## 本文:
──────────
第06回防災まちづくり大賞(平成13年度)

【消防庁長官賞】津波防災のまちづくり(「災害の町」から「防災の町」へ)

【消防庁長官賞】津波防災のまちづくり(「災害の町」から「防災の町」へ)

vol.6 010-013 MapLayer1

田老町(岩手県)

事例の概要

■経緯

 田老町は幾度となく壊滅的な津波被害を受け、「津波太郎(田老)」「災害の町」とまで称されていた。特に、明治29年には死者1,859人(最大波高15m、罹災336戸)、昭和8年には死者911人(最大波高15m、罹災505戸)という犠牲者を出した。昭和8年の津波の後、高台移転や満州移住まで議論されたが、「漁師が海を離れては仕事にならない」との考えから、大防潮堤建設や市街地再編計画を中心とした「田老村災害復旧工事計画」を樹立し、津波に挑むまちづくりを始動させた。
 防潮堤計画は規模が大きすぎて内務省は不認可としたが、中止は子孫に対し悔いを残すとの考えから、昭和8年より単独事業で始まった。その後、昭和10年に状況視察した石黒岩手県知事により県事業に移管され、昭和19年には「津波復興記念」として町制に移行された。防潮堤は、戦争による中断もあって昭和33年に完成した。
 完成した防潮堤は全長1,350m、海面からの高さ10.7m(最大地上高7.7m)、最大根幅25m、上幅3mで、「田老万里の長城」とも称された。
──────────
## 与えられた情報:

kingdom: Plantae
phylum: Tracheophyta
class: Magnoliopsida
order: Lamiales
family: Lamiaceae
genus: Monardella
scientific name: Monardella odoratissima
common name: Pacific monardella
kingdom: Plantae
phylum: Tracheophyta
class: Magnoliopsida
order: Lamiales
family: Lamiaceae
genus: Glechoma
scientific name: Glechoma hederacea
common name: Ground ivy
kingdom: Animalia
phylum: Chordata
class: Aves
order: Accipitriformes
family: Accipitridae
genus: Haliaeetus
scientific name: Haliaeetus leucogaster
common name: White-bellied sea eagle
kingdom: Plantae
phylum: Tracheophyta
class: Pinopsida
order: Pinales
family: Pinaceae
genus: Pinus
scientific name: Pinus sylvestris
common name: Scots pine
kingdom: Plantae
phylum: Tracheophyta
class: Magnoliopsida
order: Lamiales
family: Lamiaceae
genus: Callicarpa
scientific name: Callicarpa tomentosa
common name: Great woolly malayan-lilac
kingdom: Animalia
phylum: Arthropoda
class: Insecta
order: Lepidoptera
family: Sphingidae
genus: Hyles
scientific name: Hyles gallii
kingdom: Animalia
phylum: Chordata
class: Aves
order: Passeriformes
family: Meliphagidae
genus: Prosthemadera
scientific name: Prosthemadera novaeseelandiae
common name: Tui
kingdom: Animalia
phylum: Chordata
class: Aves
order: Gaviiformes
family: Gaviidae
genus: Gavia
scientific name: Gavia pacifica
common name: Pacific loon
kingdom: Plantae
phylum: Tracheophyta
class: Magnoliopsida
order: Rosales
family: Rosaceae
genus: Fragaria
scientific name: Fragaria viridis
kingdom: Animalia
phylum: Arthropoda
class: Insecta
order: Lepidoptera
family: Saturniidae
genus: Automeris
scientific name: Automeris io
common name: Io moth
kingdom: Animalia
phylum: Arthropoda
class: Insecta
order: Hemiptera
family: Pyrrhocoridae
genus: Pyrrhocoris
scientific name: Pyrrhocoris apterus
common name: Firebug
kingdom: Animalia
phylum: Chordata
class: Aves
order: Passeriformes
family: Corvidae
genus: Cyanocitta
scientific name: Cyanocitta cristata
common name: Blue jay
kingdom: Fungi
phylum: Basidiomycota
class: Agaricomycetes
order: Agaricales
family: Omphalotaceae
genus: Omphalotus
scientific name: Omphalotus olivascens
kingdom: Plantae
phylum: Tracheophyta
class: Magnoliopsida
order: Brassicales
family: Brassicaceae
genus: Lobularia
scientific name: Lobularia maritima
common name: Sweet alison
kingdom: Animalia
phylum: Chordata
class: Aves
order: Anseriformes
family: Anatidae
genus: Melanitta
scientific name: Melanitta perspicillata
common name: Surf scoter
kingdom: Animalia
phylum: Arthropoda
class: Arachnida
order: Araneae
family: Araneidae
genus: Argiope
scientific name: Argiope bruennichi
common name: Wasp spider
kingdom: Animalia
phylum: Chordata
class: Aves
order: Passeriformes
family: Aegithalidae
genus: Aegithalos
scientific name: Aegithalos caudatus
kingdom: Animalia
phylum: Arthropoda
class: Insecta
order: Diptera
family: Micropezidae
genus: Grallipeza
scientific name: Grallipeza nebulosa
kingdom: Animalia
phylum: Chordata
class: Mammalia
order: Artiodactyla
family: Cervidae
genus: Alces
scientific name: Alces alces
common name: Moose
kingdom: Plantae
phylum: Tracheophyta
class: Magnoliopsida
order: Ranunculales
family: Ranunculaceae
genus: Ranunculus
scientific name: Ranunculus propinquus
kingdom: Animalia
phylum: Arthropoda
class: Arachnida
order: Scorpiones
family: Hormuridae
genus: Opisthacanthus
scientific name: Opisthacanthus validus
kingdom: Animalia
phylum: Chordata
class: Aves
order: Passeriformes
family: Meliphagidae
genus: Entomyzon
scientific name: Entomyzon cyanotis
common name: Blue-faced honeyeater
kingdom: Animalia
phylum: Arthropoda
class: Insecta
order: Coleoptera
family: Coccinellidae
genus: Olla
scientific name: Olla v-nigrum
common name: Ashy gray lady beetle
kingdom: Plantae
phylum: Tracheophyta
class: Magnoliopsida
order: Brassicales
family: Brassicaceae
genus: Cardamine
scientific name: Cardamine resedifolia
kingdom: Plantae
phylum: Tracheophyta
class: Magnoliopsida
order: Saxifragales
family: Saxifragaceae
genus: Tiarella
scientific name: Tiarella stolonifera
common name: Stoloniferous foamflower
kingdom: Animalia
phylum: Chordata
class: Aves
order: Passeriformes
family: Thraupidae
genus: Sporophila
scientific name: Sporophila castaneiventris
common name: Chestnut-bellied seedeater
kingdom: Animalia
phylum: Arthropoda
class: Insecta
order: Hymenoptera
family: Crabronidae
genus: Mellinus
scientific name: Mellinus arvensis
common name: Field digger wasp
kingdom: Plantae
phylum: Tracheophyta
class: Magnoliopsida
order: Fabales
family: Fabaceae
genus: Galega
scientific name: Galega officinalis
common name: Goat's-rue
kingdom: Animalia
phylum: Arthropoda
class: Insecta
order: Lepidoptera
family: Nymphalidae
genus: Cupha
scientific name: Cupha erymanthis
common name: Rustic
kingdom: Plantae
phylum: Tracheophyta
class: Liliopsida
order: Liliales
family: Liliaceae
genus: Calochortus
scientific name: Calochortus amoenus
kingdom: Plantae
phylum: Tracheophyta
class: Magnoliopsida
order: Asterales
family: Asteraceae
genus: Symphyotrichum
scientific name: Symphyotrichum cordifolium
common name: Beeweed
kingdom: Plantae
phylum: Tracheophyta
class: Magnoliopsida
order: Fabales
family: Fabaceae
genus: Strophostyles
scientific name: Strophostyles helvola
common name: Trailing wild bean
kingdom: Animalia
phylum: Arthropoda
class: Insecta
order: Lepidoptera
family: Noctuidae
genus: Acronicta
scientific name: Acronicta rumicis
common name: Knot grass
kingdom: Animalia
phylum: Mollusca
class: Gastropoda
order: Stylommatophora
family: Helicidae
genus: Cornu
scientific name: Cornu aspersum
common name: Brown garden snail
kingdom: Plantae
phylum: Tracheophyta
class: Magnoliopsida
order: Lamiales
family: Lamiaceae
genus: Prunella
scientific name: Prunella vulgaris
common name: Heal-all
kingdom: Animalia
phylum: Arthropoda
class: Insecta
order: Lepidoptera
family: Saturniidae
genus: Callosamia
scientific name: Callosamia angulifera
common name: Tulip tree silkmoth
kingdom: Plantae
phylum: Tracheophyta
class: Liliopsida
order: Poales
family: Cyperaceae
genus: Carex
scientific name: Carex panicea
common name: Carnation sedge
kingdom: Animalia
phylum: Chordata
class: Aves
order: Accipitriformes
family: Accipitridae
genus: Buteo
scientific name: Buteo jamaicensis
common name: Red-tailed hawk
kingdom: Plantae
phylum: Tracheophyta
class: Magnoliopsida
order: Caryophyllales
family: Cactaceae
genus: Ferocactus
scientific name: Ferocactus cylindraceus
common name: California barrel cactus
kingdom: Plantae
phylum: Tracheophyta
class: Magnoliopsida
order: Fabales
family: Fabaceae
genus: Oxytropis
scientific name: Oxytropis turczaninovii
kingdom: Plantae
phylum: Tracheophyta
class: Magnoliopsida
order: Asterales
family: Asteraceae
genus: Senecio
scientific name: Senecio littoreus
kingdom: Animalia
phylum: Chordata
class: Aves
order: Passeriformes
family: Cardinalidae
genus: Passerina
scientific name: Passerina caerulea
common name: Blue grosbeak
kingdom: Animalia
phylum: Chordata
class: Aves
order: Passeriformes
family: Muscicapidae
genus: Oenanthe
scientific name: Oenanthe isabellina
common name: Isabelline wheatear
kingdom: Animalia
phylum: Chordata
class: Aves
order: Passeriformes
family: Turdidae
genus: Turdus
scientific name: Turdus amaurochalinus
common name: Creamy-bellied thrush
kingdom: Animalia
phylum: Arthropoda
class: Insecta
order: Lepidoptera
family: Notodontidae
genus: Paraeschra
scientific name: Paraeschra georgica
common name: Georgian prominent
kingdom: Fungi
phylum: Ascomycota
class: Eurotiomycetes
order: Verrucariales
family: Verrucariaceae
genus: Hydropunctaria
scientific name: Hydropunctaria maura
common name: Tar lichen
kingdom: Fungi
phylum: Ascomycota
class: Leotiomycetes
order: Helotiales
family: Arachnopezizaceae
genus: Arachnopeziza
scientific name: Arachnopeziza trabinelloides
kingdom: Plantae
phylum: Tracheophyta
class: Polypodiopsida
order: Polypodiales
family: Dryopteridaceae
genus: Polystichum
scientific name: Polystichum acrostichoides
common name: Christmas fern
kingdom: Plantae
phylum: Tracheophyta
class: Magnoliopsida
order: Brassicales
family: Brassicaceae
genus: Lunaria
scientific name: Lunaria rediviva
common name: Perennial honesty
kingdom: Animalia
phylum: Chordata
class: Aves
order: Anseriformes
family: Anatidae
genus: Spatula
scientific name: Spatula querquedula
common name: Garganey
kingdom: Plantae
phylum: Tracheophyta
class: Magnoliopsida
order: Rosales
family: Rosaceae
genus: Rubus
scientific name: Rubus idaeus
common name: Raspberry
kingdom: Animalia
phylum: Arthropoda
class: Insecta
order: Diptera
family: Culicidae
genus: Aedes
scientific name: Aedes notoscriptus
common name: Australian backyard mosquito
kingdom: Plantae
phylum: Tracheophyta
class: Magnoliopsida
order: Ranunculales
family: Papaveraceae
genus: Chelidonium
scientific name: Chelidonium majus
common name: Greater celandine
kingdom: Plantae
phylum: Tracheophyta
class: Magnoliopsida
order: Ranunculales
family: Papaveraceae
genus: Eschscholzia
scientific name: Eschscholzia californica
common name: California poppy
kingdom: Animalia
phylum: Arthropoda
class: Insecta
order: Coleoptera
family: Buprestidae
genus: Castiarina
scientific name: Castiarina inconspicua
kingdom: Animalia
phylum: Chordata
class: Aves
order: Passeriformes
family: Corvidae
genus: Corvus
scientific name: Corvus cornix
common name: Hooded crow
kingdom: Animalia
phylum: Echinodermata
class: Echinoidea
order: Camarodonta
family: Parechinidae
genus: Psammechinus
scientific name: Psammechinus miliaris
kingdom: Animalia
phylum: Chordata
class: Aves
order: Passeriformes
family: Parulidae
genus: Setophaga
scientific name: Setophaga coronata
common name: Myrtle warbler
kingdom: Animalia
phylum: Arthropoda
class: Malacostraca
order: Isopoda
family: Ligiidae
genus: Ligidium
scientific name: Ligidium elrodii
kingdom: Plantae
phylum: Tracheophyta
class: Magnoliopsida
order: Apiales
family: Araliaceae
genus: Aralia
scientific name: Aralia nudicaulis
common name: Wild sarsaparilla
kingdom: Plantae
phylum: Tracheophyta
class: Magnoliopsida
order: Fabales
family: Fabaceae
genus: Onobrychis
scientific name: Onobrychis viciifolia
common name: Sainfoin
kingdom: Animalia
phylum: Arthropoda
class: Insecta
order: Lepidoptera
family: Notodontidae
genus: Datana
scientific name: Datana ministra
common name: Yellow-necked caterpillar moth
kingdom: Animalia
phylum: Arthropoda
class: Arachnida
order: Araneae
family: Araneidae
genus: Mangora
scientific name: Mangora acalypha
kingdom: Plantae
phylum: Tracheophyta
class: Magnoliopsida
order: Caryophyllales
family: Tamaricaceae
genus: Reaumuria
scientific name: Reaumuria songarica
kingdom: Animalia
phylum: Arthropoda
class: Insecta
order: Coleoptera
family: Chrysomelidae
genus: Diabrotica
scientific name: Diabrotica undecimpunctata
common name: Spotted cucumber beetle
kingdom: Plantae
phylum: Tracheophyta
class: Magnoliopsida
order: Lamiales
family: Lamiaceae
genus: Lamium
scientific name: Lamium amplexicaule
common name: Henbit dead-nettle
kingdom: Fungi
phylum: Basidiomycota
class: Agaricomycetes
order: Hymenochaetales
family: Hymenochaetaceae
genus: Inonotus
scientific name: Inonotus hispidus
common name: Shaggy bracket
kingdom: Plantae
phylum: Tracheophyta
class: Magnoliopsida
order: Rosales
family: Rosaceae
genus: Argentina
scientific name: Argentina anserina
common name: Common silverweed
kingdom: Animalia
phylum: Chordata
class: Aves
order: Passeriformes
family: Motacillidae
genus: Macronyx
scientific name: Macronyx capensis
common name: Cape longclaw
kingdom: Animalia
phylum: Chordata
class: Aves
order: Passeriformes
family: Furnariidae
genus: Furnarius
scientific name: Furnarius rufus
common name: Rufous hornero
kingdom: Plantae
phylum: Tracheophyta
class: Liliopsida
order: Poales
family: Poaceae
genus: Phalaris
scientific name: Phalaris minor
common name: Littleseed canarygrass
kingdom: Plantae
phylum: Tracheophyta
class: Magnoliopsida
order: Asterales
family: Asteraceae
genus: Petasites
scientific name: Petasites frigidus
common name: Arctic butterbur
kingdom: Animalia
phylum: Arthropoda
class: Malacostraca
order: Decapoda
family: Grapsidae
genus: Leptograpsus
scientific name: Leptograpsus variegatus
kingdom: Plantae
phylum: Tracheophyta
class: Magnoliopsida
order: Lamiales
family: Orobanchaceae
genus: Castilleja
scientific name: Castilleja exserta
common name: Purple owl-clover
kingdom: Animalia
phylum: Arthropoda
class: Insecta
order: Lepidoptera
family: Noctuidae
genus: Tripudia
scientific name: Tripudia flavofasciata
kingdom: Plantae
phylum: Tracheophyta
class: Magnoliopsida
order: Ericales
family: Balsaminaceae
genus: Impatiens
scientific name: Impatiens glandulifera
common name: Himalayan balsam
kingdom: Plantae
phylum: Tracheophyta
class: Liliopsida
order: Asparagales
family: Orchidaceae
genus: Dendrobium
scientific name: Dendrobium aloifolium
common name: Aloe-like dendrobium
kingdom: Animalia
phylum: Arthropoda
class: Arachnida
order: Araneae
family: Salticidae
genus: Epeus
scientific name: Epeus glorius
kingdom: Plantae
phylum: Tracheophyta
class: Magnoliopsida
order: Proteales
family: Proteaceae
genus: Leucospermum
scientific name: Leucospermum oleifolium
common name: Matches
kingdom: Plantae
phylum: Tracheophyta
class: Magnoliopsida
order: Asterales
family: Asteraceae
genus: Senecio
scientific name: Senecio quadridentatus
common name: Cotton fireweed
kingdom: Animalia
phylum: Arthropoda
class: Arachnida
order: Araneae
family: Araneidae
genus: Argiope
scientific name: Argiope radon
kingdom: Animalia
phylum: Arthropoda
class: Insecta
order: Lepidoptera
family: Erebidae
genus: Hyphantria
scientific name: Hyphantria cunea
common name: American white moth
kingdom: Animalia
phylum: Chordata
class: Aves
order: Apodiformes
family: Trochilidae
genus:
──────────
## 課題の指示:
[1] 本文によると、完成した防潮堤の全長は何メートルですか。
[2] 本文のうち、「防潮堤計画は規模が大きすぎて」から「あって昭和33年に完成した。」までを、どちらの言葉も含めてそのまま書き写してください。

## 課題ごとの答え:
[1] 1,350mです。

[2]
防潮堤計画は規模が大きすぎて内務省は不認可としたが、中止は子孫に対し悔いを残すとの考えから、昭和8年より単独事業で始まった。その後、昭和10年に状況視察した石黒岩手県知事により県事業に移管され、昭和19年には「津波復興記念」として町制に移行された。防潮堤は、戦争による中断もあって昭和33年に完成した。